## WHAT IS BEING ASKED
Take the data below and filter it for lines containing the word "Rendered"; show each line found.

(Dataset records)
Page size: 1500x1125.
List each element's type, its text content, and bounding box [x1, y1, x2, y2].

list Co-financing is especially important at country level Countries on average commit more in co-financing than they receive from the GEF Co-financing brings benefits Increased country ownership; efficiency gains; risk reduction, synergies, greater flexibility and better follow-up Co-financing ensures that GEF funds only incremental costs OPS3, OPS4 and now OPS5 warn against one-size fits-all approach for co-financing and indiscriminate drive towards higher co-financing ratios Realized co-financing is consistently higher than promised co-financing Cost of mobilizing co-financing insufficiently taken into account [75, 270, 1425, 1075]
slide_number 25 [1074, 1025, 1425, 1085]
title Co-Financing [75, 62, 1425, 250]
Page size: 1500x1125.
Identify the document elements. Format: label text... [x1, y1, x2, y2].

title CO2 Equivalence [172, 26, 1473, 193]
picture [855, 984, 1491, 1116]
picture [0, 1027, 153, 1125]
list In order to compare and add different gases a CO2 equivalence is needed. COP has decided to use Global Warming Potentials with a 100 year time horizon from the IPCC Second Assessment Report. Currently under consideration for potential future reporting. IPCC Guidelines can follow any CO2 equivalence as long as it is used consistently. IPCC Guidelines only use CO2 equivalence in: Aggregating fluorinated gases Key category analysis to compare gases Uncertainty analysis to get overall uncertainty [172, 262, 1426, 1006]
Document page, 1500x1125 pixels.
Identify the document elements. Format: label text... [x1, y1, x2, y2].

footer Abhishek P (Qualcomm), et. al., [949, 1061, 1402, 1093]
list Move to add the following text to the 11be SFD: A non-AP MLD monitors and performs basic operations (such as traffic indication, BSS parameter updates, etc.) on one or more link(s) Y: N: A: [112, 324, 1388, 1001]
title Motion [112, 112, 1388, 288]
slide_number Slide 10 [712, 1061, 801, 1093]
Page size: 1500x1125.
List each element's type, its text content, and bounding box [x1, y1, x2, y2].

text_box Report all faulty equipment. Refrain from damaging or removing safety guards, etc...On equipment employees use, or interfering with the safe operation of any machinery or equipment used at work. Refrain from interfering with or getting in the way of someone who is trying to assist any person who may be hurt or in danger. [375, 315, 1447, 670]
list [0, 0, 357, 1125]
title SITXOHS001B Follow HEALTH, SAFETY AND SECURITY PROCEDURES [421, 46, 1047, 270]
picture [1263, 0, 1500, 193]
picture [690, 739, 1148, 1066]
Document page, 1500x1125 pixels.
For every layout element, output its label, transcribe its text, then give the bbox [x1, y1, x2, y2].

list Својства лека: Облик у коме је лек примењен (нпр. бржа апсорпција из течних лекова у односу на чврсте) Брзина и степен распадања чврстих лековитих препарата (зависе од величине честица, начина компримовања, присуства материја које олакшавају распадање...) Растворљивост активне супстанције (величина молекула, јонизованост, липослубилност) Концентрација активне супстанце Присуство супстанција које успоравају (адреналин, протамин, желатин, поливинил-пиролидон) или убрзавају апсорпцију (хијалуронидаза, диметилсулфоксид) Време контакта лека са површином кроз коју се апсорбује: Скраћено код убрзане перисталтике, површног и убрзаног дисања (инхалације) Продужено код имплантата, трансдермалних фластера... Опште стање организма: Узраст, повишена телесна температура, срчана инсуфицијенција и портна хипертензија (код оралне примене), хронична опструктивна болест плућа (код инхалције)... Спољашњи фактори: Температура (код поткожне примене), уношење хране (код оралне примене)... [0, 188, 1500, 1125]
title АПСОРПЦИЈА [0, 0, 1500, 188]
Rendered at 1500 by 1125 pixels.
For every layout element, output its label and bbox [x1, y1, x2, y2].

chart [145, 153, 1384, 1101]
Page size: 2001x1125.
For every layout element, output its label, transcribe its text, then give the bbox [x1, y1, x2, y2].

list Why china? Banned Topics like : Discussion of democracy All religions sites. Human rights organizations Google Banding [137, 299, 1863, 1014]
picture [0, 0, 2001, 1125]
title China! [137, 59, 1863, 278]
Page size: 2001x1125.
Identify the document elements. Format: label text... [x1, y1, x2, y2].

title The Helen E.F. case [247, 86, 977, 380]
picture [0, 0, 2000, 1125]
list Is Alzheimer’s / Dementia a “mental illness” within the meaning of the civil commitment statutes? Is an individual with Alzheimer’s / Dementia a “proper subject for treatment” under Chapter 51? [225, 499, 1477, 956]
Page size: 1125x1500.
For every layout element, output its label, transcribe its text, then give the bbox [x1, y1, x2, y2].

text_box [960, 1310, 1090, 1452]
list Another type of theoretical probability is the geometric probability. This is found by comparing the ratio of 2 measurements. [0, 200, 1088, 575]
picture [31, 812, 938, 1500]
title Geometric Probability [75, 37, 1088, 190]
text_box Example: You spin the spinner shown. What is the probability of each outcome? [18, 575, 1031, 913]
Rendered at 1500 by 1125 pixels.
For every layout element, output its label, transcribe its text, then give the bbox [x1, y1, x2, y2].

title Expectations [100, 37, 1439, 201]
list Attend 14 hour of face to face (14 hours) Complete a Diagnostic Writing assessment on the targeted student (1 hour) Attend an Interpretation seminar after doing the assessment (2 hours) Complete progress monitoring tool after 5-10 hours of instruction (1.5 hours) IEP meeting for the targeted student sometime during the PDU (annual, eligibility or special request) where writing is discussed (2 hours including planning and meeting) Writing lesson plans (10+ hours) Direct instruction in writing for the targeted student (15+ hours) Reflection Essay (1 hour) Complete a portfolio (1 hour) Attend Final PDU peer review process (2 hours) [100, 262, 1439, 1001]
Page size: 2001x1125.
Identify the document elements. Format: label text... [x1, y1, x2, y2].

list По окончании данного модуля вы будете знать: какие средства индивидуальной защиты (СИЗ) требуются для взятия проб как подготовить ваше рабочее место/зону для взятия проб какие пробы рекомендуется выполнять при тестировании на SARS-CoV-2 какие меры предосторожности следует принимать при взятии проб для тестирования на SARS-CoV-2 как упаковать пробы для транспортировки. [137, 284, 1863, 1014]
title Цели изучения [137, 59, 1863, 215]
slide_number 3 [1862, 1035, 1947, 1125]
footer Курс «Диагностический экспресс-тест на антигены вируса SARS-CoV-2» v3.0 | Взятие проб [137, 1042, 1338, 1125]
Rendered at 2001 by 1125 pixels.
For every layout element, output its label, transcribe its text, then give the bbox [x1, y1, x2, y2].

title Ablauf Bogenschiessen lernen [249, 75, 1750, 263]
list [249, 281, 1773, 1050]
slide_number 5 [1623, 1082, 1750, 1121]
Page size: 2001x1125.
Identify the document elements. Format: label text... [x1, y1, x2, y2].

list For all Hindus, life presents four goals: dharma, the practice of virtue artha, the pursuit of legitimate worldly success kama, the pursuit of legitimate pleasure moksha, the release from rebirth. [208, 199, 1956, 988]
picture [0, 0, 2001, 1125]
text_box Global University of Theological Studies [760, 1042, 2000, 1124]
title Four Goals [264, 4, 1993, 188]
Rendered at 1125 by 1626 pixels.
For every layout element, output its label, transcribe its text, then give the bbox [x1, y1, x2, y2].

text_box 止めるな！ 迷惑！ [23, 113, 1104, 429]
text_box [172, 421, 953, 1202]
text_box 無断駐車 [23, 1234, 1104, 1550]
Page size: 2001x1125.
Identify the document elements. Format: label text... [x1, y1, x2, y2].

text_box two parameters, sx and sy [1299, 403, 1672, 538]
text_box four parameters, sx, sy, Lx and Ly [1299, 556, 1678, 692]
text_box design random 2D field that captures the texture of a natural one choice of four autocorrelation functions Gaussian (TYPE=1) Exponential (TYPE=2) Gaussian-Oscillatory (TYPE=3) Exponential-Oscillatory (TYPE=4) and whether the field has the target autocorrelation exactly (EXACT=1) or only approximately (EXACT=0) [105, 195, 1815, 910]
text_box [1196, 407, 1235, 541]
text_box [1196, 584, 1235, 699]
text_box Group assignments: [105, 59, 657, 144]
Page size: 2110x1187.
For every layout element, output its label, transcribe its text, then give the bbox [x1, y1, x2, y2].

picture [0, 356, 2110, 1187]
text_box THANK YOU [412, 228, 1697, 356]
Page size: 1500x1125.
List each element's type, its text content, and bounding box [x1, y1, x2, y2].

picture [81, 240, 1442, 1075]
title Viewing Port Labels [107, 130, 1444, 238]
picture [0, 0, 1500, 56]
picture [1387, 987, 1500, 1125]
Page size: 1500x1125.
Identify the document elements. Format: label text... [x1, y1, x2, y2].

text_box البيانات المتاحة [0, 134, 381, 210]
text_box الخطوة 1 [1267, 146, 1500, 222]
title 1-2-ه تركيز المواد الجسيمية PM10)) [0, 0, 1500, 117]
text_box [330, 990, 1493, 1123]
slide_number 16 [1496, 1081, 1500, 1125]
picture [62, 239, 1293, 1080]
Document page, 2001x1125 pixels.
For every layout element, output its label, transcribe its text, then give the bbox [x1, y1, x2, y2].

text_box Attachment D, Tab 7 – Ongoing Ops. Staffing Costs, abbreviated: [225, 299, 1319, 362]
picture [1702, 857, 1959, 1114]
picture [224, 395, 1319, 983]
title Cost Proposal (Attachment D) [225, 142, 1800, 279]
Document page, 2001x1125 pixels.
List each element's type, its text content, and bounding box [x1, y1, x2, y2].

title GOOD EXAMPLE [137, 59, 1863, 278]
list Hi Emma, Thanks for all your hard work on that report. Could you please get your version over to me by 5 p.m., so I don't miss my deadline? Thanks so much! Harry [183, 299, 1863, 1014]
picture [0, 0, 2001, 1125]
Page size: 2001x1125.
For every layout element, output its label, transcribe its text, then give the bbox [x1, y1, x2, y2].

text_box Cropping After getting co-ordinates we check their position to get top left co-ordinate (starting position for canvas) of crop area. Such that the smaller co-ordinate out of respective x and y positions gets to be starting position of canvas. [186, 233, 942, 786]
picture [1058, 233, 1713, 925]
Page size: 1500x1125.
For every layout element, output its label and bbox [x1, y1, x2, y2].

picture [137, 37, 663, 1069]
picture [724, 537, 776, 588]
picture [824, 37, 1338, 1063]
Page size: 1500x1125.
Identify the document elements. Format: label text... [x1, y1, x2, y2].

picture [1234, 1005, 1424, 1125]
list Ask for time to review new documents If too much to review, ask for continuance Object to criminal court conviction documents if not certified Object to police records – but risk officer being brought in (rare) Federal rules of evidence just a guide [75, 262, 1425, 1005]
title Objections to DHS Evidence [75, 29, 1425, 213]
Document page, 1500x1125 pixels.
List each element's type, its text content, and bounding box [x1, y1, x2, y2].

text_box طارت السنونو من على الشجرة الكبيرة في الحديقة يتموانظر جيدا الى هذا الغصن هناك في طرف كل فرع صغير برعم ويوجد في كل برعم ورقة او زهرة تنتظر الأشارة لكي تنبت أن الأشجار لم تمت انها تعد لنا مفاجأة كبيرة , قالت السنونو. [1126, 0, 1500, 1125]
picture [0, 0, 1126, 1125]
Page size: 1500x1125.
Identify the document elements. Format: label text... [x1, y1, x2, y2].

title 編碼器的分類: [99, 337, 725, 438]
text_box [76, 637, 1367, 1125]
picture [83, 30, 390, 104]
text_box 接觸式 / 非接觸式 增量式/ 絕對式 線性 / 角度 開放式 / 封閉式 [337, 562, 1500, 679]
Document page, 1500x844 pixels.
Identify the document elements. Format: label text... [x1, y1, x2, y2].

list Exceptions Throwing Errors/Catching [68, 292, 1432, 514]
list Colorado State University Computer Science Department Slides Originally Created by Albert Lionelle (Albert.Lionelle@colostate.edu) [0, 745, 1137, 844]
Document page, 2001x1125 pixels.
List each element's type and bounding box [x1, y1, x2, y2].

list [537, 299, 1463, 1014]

## EXERCISE RESPONSE
Rendered at 1500 by 1125 pixels.
Rendered at 1500 by 1125 pixels.
Rendered at 2001 by 1125 pixels.
Rendered at 1125 by 1626 pixels.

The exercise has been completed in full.